Moreover, these emerging therapies will be costly and probably not within the coverage of insurance, which means that a large portion of the population may be denied access to potentially life-saving treatments.
Even so, there is significant interest and investment in the development of CGT therapies. They are have the potential to revolutionize the treatment of a wide range of diseases.
Typical tests used in research and development
While CGT varies and is complex, here are some of the tests currently employed in research and development:
- Disease History and Progression: In order to develop effective CGT therapies, researchers must understand the targeted underlying disease or condition. This involves taking a detailed analysis of a patient’s medical history, as well as diagnostic tests and imaging studies.
- Biomarker Identification and Validation: Biomarkers are molecules or other indicators used to diagnose or monitor a disease. Identifying and validating biomarkers is an important step in the development of CGT therapies. This step clarifies which patients who are most likely to benefit from a particular therapy.
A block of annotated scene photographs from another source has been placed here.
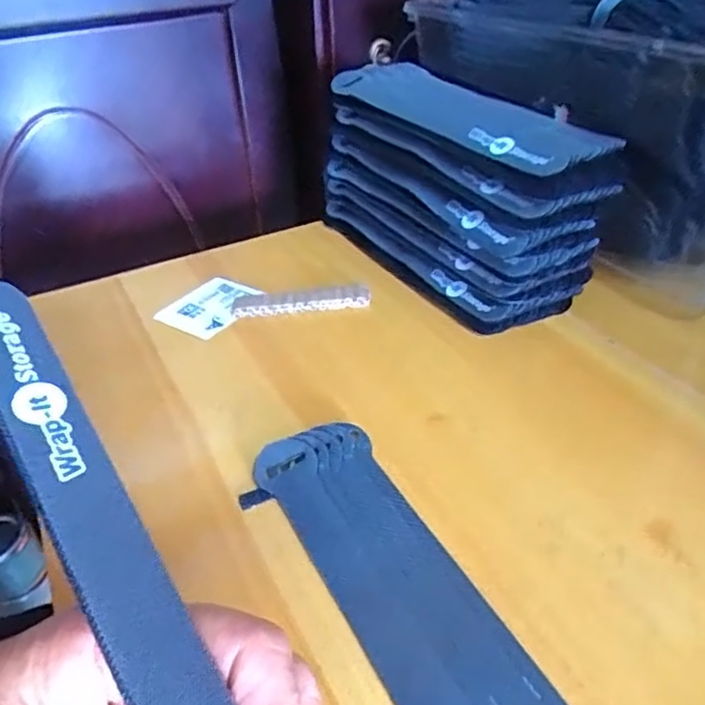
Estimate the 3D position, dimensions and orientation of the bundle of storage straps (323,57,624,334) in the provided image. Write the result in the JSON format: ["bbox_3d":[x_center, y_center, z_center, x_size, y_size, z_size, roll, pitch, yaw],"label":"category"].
[{"bbox_3d":[0.065,-0.110,0.410,0.088,0.109,0.204,-20,40,-22],"label":"bundle of storage straps"}]

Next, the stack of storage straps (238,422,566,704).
[{"bbox_3d":[0.020,0.093,0.213,0.057,0.007,0.197,-19,39,-20],"label":"stack of storage straps"}]

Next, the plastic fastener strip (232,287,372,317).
[{"bbox_3d":[-0.032,-0.032,0.395,0.086,0.012,0.020,-1,36,2],"label":"plastic fastener strip"}]

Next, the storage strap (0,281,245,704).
[{"bbox_3d":[-0.053,0.059,0.149,0.023,0.006,0.195,-24,67,-28],"label":"storage strap"}]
- Identity and Characterization: It is important to verify the traits of the cells or genetic material. This involves a range of analytical tests, including gene sequencing, protein analysis, and cell culture assays.
- Safety: Ensuring the safety of CGT therapies is a top priority, as any unintended effects on the patient could be serious or even life-threatening. Safety testing typically involves a range of in vitro and in vivo assays, as well as careful monitoring of patients after they receive the therapy.
- Purity and Contamination: CGT therapies must be free from contamination in order to be safe and effective. Purity testing typically involves a range of assays to detect and quantify any potential contaminants, such as viruses or bacteria.
- Quality and Viability: CGT therapies must be of high quality and remain viable throughout the manufacturing and delivery process. Quality testing typically involves a range of assays that assess the stability and functionality of the cells or genetic material used.
- Potency and Efficacy: Finally, it is important to assess the potency and efficacy of CGT therapies in order to determine whether they are likely to be effective in treating the target disease or condition. This typically involves a range of in vitro and in vivo assays, as well as clinical trials in humans.
CGT holds promises to treat many diseases. While many therapies have emerged in the past few years, the lack of standardized assays and analytical assessments to evaluate the safety, efficacy, and potency among the different CGT platforms continues to keep approvals low. In addition, CGT raises some ethical risks, specifically when it comes to alterations in the germline as well as cost. Efforts have been made to address these concerns. Furthermore, the ongoing development in the field holds promises to address the current limitations.